(DIRECTIONS FOR THIS TASK):
Tally how many lines in the data hold the word "melanoma", and give the result with no other text.

##### THE DATA

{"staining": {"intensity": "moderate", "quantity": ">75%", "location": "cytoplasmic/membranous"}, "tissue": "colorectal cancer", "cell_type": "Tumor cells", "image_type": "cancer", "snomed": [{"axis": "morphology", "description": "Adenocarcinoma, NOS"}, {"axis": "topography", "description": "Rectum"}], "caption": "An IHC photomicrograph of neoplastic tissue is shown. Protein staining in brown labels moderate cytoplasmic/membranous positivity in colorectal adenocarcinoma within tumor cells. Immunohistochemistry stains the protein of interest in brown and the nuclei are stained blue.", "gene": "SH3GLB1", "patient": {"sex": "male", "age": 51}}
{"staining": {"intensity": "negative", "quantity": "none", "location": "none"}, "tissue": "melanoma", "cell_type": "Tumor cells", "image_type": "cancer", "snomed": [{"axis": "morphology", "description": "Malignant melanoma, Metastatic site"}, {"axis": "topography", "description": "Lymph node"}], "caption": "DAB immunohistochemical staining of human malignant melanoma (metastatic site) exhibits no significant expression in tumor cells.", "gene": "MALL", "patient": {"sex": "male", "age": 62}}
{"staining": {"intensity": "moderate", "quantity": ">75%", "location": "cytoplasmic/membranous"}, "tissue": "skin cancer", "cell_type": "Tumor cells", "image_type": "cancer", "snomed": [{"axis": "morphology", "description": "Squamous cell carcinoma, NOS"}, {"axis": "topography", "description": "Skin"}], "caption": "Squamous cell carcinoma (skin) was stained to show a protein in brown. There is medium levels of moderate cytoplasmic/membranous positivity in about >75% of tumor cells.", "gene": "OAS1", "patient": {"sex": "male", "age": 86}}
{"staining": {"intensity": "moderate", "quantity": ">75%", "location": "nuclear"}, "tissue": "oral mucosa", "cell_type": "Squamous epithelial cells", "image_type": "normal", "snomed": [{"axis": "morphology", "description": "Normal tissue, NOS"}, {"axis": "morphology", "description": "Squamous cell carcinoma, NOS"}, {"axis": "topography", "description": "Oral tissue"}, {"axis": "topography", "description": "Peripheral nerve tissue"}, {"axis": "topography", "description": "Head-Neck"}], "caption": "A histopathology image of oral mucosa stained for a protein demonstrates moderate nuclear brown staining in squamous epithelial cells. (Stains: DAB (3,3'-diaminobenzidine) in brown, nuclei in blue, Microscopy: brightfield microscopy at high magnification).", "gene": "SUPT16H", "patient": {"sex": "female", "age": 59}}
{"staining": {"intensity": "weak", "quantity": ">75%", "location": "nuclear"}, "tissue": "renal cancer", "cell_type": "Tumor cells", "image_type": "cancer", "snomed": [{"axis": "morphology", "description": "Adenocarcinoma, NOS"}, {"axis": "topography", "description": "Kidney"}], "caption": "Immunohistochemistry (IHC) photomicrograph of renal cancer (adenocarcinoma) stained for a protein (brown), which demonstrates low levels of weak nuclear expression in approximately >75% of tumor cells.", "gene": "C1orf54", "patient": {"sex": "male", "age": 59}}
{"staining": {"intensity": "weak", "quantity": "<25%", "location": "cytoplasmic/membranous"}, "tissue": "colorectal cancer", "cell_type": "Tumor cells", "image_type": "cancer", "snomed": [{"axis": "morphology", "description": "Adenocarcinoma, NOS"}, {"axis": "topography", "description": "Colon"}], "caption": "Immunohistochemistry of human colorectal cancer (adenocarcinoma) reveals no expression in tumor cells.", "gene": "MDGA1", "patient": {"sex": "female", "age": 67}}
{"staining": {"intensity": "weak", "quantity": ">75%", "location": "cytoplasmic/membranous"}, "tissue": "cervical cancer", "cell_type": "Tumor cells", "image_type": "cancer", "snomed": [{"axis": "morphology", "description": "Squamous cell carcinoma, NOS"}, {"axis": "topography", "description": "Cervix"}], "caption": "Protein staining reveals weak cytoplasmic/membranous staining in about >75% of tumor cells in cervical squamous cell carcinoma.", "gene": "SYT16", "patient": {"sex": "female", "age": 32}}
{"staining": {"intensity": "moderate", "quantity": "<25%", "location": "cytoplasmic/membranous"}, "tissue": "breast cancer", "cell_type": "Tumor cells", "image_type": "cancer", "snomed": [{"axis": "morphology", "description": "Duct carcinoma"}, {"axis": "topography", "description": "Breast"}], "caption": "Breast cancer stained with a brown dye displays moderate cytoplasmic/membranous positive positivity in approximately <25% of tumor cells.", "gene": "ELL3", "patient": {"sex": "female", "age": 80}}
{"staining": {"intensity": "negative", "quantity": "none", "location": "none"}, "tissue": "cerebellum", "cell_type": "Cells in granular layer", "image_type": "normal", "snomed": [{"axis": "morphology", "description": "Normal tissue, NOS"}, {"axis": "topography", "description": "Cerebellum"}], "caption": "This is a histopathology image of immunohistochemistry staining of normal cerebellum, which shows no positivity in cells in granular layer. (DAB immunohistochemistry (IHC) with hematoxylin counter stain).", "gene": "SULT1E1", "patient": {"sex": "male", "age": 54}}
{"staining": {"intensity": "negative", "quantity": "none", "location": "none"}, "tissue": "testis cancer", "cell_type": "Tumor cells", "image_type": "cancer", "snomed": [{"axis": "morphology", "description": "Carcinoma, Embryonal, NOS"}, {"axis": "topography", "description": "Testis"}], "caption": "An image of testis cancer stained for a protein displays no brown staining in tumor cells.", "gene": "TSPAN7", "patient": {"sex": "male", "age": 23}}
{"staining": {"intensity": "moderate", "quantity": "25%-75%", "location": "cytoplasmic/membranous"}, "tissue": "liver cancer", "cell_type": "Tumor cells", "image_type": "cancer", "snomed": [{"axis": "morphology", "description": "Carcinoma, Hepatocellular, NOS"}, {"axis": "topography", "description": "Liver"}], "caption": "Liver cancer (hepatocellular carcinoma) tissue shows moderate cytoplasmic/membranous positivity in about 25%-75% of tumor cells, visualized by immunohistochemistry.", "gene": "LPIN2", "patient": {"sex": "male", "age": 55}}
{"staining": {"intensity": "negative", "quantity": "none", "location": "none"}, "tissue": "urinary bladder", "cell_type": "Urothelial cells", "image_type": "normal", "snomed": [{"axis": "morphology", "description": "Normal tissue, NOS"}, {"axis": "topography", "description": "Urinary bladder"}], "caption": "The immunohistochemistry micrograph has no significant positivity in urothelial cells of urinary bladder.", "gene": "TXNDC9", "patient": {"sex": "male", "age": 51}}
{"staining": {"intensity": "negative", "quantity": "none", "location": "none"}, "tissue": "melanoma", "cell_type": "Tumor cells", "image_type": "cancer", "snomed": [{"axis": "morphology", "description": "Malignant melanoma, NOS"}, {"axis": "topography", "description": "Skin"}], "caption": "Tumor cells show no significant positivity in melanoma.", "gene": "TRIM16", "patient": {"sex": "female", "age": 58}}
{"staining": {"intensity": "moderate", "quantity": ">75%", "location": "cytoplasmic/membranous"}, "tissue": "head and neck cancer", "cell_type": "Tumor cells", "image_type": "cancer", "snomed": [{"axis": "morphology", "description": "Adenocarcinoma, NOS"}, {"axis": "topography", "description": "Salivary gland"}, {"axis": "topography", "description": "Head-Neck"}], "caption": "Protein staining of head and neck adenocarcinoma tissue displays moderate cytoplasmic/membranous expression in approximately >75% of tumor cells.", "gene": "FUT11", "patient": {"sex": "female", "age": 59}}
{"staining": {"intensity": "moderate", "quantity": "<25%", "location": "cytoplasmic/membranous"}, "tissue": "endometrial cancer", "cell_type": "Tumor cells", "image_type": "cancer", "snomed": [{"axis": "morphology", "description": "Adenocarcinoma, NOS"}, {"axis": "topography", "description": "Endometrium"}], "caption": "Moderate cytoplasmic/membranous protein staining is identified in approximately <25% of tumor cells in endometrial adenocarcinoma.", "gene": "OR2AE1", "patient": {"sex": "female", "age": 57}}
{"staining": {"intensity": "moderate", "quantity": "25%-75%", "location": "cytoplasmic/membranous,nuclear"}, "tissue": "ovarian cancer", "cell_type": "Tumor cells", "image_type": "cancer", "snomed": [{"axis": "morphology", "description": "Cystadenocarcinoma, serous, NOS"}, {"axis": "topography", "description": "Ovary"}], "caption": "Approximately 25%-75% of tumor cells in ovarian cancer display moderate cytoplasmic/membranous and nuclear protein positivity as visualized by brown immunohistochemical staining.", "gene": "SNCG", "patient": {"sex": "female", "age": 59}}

##########

(TASK OUTPUT):
2